Bernardo, con el cebo del aumento de jornal, no vaciló
en dejar el campo y tomar casa en un barrio de obreros de la ciudad, malsano, miserable.
–Por lo demás –decía–, de los aires puros de la aldea
me río yo; mis hijos están siempre enfermuchos, pálidos; viven entre estiércol,
comen de mala manera y el aire no engorda a nadie. Mi madre, metida siempre en su
cueva, lo mismo se ahogará en un rincón de una casucha de la ciudad que en su rincón
de la choza en que vivimos.
Tenía razón. Y se fue a la ciudad. Pero en la aldea no
conocía una terrible necesidad que en el pueblo echaron de ver él y su madre, por
imitación, por el mal ejemplo: el médico y sus recetas. Los demás obreros del barrio
tenían, por módico estipendio, asistencia facultativa y ciertas medicinas,
gracias a una Sociedad de socorros mutuos. En el campo, cada año, o antes si había
peligro de muerte, veían al médico del Concejo que recetaba chocolate.

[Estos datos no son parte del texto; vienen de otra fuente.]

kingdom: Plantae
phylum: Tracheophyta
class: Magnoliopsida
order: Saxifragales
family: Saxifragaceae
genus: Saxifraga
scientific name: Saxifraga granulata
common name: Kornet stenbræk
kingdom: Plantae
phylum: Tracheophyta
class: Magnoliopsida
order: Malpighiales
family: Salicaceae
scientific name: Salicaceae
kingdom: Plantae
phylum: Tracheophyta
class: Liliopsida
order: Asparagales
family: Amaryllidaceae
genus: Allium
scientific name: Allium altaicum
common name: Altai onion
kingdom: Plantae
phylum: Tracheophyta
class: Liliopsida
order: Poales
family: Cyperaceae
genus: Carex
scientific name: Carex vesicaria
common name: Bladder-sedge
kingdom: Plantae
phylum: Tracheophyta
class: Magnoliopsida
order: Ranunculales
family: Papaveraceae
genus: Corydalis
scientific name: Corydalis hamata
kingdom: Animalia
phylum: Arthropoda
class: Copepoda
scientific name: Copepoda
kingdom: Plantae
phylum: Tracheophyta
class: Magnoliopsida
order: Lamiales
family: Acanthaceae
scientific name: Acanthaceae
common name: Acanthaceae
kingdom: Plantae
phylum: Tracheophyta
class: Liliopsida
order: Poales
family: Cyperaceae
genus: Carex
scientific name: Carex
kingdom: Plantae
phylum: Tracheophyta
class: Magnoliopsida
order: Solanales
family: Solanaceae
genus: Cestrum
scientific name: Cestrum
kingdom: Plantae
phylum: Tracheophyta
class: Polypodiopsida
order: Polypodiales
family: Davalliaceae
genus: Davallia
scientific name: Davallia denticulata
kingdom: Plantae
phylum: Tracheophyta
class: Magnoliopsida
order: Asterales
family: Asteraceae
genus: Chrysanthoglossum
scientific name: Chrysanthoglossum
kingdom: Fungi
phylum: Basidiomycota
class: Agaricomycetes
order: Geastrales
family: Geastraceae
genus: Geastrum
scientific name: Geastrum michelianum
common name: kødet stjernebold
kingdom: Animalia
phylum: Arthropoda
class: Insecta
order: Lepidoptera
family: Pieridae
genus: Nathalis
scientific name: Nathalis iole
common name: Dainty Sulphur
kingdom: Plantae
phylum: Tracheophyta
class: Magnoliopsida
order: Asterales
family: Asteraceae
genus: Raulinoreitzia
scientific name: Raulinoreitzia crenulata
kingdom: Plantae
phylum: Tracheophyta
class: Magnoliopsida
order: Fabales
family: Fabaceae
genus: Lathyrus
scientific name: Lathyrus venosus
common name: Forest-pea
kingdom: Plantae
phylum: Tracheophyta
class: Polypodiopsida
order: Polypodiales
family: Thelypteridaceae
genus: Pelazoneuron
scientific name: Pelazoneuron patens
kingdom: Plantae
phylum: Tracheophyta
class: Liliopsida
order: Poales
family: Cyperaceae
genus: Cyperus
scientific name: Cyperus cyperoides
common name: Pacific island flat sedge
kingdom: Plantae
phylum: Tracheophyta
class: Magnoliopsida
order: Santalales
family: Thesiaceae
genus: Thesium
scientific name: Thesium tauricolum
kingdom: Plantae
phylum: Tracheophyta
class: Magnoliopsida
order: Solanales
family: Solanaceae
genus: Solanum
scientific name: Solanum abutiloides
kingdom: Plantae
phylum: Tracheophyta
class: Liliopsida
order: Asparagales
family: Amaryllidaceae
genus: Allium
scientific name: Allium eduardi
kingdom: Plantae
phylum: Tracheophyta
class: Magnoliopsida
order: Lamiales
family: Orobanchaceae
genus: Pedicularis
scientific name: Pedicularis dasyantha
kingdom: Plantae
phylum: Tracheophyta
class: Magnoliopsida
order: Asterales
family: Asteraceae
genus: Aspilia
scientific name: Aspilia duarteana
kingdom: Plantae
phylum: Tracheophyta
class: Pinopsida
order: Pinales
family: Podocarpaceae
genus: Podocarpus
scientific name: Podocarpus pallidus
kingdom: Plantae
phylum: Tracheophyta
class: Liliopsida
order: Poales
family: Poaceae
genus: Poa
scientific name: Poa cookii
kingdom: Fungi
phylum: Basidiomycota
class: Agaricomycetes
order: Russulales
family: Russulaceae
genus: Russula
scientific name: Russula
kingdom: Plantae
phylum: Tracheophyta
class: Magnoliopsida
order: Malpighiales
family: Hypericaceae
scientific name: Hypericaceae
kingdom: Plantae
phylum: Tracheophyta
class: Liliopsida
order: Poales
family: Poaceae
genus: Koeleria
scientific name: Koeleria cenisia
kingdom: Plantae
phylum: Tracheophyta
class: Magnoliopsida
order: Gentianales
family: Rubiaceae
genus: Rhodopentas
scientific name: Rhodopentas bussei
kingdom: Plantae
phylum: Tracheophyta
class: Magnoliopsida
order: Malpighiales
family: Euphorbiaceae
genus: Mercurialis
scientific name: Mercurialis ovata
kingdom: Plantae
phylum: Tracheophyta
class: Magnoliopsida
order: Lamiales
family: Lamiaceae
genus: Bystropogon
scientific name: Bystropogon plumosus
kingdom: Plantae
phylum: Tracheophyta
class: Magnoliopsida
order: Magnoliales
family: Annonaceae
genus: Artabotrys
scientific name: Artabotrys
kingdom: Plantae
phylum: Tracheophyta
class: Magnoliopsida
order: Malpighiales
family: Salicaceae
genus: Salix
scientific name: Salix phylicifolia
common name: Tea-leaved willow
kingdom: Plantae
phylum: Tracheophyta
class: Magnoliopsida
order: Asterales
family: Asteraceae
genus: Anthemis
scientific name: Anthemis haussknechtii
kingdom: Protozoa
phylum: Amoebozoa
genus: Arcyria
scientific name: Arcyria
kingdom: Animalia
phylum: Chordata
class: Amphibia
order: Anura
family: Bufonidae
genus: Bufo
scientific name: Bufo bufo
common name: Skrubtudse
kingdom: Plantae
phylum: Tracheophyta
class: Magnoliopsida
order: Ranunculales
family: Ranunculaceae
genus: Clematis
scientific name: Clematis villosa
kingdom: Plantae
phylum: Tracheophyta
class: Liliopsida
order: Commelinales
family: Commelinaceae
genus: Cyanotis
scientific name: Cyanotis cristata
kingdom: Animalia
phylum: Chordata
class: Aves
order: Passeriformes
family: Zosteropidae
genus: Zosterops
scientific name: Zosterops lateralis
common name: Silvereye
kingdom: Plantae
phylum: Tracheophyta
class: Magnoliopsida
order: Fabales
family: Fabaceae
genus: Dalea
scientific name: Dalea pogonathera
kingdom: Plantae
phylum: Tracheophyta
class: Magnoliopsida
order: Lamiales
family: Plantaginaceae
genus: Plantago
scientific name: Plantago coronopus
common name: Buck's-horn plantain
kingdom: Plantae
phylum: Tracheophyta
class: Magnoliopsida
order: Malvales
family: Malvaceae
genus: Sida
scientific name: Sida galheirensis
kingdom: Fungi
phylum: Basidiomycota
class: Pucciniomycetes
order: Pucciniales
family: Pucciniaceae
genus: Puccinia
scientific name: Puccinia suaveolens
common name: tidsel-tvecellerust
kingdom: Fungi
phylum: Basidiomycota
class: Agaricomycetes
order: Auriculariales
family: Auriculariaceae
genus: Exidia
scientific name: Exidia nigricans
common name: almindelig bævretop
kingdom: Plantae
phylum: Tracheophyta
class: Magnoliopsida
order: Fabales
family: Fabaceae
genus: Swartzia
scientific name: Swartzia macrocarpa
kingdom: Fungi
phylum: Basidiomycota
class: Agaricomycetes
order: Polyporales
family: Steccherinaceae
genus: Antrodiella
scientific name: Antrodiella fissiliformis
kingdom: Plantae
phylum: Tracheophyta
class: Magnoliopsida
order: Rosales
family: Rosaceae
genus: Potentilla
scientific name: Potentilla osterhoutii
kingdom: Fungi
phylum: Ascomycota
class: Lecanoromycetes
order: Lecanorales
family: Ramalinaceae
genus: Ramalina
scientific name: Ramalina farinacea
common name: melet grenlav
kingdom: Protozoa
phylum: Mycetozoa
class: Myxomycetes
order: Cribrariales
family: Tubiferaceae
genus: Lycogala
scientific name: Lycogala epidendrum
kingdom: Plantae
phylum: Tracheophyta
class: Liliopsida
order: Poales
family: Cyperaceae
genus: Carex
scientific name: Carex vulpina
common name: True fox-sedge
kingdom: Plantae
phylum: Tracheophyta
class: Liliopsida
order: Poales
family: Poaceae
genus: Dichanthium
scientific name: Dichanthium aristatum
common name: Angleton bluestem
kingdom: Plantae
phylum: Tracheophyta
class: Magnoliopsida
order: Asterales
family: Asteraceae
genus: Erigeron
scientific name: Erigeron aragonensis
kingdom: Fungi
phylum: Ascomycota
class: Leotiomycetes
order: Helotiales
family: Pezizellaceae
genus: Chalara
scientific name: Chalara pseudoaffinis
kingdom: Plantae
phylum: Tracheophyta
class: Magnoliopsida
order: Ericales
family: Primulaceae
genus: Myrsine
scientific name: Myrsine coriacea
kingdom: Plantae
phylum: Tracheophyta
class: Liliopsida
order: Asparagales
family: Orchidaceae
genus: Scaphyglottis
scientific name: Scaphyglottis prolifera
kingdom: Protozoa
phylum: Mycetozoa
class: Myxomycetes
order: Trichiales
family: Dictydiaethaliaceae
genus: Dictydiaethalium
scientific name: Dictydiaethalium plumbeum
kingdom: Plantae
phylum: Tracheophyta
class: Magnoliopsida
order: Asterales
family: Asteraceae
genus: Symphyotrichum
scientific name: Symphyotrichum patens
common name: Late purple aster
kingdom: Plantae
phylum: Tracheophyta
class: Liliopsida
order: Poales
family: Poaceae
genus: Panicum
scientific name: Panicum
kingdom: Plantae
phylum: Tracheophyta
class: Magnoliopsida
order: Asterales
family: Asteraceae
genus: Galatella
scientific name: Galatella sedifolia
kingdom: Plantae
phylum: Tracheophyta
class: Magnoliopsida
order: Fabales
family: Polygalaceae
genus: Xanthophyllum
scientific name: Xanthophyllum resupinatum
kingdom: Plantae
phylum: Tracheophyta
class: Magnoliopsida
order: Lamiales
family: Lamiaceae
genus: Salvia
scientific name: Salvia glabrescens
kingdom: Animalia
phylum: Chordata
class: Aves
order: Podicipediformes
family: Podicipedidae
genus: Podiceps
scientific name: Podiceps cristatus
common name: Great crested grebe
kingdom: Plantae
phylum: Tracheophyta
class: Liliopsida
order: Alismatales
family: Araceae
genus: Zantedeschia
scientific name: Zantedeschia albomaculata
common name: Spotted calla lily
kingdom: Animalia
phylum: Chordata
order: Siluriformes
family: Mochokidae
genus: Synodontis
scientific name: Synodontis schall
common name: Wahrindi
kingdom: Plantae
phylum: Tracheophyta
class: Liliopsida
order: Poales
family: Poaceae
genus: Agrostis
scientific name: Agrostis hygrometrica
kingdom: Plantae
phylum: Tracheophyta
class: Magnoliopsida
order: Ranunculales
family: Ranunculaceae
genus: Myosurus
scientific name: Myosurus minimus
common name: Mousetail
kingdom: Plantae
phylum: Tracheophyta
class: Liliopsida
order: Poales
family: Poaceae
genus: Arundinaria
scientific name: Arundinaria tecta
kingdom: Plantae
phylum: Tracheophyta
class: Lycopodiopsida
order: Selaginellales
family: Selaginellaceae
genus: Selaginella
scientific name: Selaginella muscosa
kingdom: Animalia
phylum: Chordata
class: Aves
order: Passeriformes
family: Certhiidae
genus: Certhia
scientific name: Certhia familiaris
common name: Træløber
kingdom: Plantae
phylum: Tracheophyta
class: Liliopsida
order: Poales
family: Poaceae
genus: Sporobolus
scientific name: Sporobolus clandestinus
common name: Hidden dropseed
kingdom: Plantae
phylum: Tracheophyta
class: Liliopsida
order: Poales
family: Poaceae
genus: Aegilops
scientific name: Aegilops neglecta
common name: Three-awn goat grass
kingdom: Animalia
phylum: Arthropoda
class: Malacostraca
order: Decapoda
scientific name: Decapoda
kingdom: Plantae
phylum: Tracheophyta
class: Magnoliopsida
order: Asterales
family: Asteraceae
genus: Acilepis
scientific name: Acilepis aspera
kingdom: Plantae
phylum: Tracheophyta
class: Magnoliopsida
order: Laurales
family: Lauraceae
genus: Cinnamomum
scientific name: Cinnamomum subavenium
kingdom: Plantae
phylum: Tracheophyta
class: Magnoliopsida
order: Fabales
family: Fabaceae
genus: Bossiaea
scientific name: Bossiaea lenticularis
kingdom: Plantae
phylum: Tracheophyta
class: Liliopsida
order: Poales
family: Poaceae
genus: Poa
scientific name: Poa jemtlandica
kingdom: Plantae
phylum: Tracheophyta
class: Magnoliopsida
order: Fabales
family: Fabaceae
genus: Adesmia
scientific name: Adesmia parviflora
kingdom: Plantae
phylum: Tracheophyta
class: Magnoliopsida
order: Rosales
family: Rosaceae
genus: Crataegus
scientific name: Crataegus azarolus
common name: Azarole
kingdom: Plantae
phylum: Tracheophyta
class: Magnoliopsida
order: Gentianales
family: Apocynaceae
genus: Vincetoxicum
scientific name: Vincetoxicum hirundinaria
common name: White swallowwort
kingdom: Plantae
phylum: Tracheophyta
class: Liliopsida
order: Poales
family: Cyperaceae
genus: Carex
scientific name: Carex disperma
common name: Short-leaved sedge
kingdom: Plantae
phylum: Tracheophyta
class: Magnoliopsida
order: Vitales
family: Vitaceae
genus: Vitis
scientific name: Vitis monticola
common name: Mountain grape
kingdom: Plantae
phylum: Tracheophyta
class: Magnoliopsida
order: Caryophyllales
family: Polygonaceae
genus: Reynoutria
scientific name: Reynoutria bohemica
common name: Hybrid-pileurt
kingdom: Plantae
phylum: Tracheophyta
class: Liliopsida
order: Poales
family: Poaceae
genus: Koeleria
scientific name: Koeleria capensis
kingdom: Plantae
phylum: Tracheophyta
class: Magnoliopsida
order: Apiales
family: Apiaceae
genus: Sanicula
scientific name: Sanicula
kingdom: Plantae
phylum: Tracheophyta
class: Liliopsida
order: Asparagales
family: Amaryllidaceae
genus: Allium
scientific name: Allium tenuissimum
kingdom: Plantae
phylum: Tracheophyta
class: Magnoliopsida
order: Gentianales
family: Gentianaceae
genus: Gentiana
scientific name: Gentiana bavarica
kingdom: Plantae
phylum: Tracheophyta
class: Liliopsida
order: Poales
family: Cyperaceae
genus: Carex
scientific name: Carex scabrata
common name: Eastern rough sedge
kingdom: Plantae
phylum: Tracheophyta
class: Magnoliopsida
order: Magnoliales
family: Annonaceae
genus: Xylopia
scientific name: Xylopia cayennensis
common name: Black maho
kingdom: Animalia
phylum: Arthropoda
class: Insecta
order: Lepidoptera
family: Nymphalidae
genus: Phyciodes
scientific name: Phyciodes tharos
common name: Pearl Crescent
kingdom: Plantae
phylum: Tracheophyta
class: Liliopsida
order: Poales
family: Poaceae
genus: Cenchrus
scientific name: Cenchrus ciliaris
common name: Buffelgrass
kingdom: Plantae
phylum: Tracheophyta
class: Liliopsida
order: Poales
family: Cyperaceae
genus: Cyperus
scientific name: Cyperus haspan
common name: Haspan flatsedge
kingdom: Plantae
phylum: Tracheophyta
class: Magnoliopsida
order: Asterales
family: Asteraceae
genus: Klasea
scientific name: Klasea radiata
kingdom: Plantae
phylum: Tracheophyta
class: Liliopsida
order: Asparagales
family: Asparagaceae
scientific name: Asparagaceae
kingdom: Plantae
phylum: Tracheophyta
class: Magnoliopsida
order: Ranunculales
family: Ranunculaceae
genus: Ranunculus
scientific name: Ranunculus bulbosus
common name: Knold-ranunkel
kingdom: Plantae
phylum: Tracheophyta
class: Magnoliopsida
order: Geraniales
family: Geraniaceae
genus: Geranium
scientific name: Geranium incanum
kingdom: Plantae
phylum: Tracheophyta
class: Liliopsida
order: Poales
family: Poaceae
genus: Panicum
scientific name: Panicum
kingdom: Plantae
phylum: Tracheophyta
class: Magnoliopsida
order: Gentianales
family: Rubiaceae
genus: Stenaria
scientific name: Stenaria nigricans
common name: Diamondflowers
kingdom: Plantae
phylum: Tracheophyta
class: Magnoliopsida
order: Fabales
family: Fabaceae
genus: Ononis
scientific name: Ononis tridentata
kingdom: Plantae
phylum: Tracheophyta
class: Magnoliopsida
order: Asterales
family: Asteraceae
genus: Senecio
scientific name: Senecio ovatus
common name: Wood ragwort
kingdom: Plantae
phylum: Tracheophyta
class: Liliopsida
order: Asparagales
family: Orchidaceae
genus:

Ramona, la madre, con aquel refinamiento de la asistencia
médica, empezó a acariciar una esperanza loca, de puro lujo: la de sanar, o
mejorar algo a lo menos, gracias a dar el pulso a palpar y enseñarle la lengua al
doctor, y gracias, sobre todo, a los jarabes de la botica. Bernardo llegó a participar
de la ilusión y de la pasión de su madre. Soñó con curarla a fuerza de médicos y
cosas de la botica. El doctor, chapado a la antigua, era muy amigo de firmar recetas;
no era de estos que curan con higiene y buenos consejos. Creía en la farmacopea,
y era además aristócrata en materia médica; es decir, que las medicinas caras, para
ricos, le parecían superiores, infalibles. Metía en casa de los pobres el infierno
de la ambición; el anhelo de aplacar el dolor con los remedios que a los ricos les
costaban un dineral.
El tal Galeno, después de recetar, limitándose los cortos
alcances que la Sociedad le permitía, respiraba recio, con cierta lástima
desdeñosa, y daba a entender bien claramente que aquello podía ser la carabina de
Ambrosio: que la verdadera salud estaba en tal y cual tratamiento, que costaba un
dineral; pues entraban en él viajes, cambios de aire, baños, duchas, aparatos para
respirar, para sentarse, para todo, brebajes reconstituyentes muy caros y de uso
muy prolongado… en fin, el paraíso inasequible del enfermo sin posibles…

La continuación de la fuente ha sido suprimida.